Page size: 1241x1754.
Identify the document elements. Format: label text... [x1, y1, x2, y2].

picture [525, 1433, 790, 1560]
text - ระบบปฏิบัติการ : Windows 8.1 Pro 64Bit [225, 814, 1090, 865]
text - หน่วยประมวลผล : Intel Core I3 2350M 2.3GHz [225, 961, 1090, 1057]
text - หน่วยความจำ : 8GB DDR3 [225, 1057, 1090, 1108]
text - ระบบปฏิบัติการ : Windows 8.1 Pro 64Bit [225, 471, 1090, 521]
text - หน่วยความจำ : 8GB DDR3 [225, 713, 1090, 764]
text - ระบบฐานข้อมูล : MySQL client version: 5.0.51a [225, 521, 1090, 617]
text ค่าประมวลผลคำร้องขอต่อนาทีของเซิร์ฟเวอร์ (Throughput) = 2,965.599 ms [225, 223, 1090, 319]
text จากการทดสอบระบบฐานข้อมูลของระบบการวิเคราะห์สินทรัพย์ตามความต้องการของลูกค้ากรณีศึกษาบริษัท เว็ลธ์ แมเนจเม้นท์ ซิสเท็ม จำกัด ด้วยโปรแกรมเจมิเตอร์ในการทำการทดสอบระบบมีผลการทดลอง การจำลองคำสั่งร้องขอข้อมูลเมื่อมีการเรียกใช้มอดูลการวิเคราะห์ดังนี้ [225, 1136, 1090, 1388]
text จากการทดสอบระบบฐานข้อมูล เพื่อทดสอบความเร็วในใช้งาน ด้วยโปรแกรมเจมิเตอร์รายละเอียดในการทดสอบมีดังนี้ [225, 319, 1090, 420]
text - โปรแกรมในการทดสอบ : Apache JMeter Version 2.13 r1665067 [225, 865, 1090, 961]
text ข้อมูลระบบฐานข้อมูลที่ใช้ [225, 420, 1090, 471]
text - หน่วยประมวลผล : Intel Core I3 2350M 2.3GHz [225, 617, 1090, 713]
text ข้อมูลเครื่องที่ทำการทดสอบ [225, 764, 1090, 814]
============
> [Exercise requirements]: All of the data shown above must be copied exactly.

> [Answer box]:
Page size: 1241x1754.
Identify the document elements. Format: label text... [x1, y1, x2, y2].

picture [525, 1433, 790, 1560]
text - ระบบปฏิบัติการ : Windows 8.1 Pro 64Bit [225, 814, 1090, 865]
text - หน่วยประมวลผล : Intel Core I3 2350M 2.3GHz [225, 961, 1090, 1057]
text - หน่วยความจำ : 8GB DDR3 [225, 1057, 1090, 1108]
text - ระบบปฏิบัติการ : Windows 8.1 Pro 64Bit [225, 471, 1090, 521]
text - หน่วยความจำ : 8GB DDR3 [225, 713, 1090, 764]
text - ระบบฐานข้อมูล : MySQL client version: 5.0.51a [225, 521, 1090, 617]
text ค่าประมวลผลคำร้องขอต่อนาทีของเซิร์ฟเวอร์ (Throughput) = 2,965.599 ms [225, 223, 1090, 319]
text จากการทดสอบระบบฐานข้อมูลของระบบการวิเคราะห์สินทรัพย์ตามความต้องการของลูกค้ากรณีศึกษาบริษัท เว็ลธ์ แมเนจเม้นท์ ซิสเท็ม จำกัด ด้วยโปรแกรมเจมิเตอร์ในการทำการทดสอบระบบมีผลการทดลอง การจำลองคำสั่งร้องขอข้อมูลเมื่อมีการเรียกใช้มอดูลการวิเคราะห์ดังนี้ [225, 1136, 1090, 1388]
text จากการทดสอบระบบฐานข้อมูล เพื่อทดสอบความเร็วในใช้งาน ด้วยโปรแกรมเจมิเตอร์รายละเอียดในการทดสอบมีดังนี้ [225, 319, 1090, 420]
text - โปรแกรมในการทดสอบ : Apache JMeter Version 2.13 r1665067 [225, 865, 1090, 961]
text ข้อมูลระบบฐานข้อมูลที่ใช้ [225, 420, 1090, 471]
text - หน่วยประมวลผล : Intel Core I3 2350M 2.3GHz [225, 617, 1090, 713]
text ข้อมูลเครื่องที่ทำการทดสอบ [225, 764, 1090, 814]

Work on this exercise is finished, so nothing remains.